## FRAGMENTO DE PÁGINA
┄┄┄┄┄┄┄┄┄┄┄┄┄┄┄┄┄┄┄┄

El gobernador bonaerense criticó el proyecto impulsado por el Gobierno nacional y sostuvo que, lejos de promover la libertad, profundiza la precarización laboral. Alertó especialmente sobre la pérdida del derecho al descanso y a las vacaciones.
En la antesala del debate parlamentario por la reforma laboral promovida por el presidente Javier Milei, el gobernador de la provincia de Buenos Aires, Axel Kicillof, volvió a expresar un fuerte rechazo a la iniciativa oficial. Durante su última conferencia de verano y a través de redes sociales, el mandatario provincial remarcó que el proyecto “no tiene nada que ver con la libertad” que proclama el Gobierno nacional y advirtió sobre sus posibles consecuencias en la vida cotidiana de millones de trabajadores.
Kicillof puso el foco en uno de los aspectos más sensibles del plan: el impacto sobre el derecho al descanso. En una publicación realizada en su cuenta de X, citó un estudio reciente para subrayar que más de la mitad de las familias argentinas ya no puede tomarse vacaciones. “El 57% de las familias no logra acceder a su merecido descanso”, señaló, y vinculó esa situación con el rumbo que propone la reforma laboral.
Según el gobernador, si las condiciones de trabajo avanzan hacia un esquema donde las vacaciones y los tiempos de descanso quedan librados a la voluntad del empleador, la noción de libertad queda vacía de contenido. “Si los trabajadores y sus familias pierden el derecho a descansar y a tomarse las vacaciones que les corresponden, esa libertad es solo un discurso”, afirmó.
Críticas a la llamada “modernización laboral”
En sus declaraciones, Kicillof fue especialmente crítico con lo que el Ejecutivo nacional denomina “modernización laboral”. A su entender, el resultado concreto de esas modificaciones será una mayor precarización del empleo. “Los trabajadores ni siquiera van a poder disfrutar plenamente de sus vacaciones. Será el empresario quien decida si concede dos o tres días. Eso no es libertad”, enfatizó.
El mandatario, además, compartió fragmentos de su intervención pública en los que insistió en que la reforma no amplía derechos sino que los restringe. Desde su espacio político, el Movimiento Derecho al Futuro, reforzó la idea de que el proyecto oficial desdibuja conquistas históricas del mundo del trabajo bajo el argumento de la flexibilización.
Otros puntos polémicos del proyecto
Más allá del tema de las vacaciones, la reforma laboral impulsada por el gobierno de La Libertad Avanza incluye otros cambios que generan fuerte debate. Entre ellos, se encuentra la creación de fondos de cese laboral destinados a cubrir futuras indemnizaciones, con participación del sistema previsional administrado por ANSES.
El proyecto también habilita a los empleadores a fraccionar los días de vacaciones de los empleados y propone una reducción de las contribuciones patronales. Este último punto podría tener un impacto directo en el financiamiento de las obras sociales sindicales, un aspecto que ya despertó preocupación en distintos sectores gremiales.
En ese contexto, Kicillof volvió a posicionarse como uno de los principales referentes opositores a la iniciativa del Ejecutivo nacional y adelantó que el debate por la reforma laboral será central en la agenda política de las próximas semanas.

┄┄┄┄┄┄┄┄┄┄┄┄┄┄┄┄┄┄┄┄

Reproduce tal cual el pasaje de la nota sobre la reforma laboral que va desde "El proyecto también" hasta "las próximas semanas.", ambos incluidos.

┄┄┄┄┄┄┄┄┄┄┄┄┄┄┄┄┄┄┄┄

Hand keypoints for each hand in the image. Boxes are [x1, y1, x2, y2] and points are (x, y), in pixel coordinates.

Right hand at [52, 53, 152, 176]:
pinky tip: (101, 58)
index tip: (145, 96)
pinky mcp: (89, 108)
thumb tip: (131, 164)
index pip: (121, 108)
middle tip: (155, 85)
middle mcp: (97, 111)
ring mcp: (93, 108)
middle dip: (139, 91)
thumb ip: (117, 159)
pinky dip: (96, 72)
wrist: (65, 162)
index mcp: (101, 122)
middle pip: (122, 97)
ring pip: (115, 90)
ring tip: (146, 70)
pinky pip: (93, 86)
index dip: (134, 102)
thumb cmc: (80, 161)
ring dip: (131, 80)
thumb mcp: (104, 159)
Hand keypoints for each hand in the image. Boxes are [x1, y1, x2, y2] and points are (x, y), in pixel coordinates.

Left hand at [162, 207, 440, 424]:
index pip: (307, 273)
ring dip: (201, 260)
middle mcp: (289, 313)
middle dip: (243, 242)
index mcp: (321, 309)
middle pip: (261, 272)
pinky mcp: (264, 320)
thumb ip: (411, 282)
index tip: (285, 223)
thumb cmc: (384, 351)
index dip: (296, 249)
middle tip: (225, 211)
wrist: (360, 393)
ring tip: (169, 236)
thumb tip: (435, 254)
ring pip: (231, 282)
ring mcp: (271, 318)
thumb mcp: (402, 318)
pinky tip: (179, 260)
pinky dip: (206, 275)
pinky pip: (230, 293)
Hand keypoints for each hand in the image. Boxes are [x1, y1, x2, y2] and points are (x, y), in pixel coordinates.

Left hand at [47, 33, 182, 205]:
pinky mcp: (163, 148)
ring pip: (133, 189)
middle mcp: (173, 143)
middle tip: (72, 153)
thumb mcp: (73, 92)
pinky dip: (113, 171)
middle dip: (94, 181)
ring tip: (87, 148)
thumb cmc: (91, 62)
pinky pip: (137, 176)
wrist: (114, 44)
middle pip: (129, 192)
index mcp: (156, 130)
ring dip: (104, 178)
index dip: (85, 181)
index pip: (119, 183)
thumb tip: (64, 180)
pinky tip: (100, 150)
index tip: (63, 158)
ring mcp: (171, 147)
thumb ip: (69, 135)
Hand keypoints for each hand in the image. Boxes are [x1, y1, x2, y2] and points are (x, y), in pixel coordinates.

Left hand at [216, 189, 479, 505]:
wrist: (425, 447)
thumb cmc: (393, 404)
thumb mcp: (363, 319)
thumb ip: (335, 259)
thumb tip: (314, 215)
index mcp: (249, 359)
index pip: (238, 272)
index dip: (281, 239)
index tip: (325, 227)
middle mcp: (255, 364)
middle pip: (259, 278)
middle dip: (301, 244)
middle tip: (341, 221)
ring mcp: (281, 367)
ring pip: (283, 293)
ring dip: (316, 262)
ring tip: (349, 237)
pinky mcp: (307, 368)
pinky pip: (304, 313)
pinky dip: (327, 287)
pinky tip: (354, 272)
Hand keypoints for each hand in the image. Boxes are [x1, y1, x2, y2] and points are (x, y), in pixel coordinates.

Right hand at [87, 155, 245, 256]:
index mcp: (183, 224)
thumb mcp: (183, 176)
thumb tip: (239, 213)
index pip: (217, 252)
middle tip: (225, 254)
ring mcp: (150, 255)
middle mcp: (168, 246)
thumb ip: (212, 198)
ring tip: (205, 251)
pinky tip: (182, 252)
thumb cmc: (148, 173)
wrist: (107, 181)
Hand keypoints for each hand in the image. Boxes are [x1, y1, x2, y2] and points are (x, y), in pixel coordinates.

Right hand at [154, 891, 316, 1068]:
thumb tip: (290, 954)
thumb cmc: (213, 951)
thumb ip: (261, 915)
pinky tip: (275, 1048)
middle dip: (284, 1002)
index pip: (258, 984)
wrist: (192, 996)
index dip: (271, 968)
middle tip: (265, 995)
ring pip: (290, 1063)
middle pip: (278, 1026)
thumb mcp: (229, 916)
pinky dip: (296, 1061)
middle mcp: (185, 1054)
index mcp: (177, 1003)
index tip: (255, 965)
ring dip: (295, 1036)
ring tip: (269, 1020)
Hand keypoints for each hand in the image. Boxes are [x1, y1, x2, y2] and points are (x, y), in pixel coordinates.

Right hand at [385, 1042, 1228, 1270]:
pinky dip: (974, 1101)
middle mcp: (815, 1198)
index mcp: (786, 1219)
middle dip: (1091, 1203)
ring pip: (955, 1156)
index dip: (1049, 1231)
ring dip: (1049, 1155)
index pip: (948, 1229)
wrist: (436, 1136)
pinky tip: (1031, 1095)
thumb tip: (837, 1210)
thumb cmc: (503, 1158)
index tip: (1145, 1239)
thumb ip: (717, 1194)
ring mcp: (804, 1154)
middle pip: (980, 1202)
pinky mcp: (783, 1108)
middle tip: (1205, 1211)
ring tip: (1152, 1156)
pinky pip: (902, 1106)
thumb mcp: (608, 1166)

┄┄┄┄┄┄┄┄┄┄┄┄┄┄┄┄┄┄┄┄

## TAREA RESUELTA
El proyecto también habilita a los empleadores a fraccionar los días de vacaciones de los empleados y propone una reducción de las contribuciones patronales. Este último punto podría tener un impacto directo en el financiamiento de las obras sociales sindicales, un aspecto que ya despertó preocupación en distintos sectores gremiales.
En ese contexto, Kicillof volvió a posicionarse como uno de los principales referentes opositores a la iniciativa del Ejecutivo nacional y adelantó que el debate por la reforma laboral será central en la agenda política de las próximas semanas.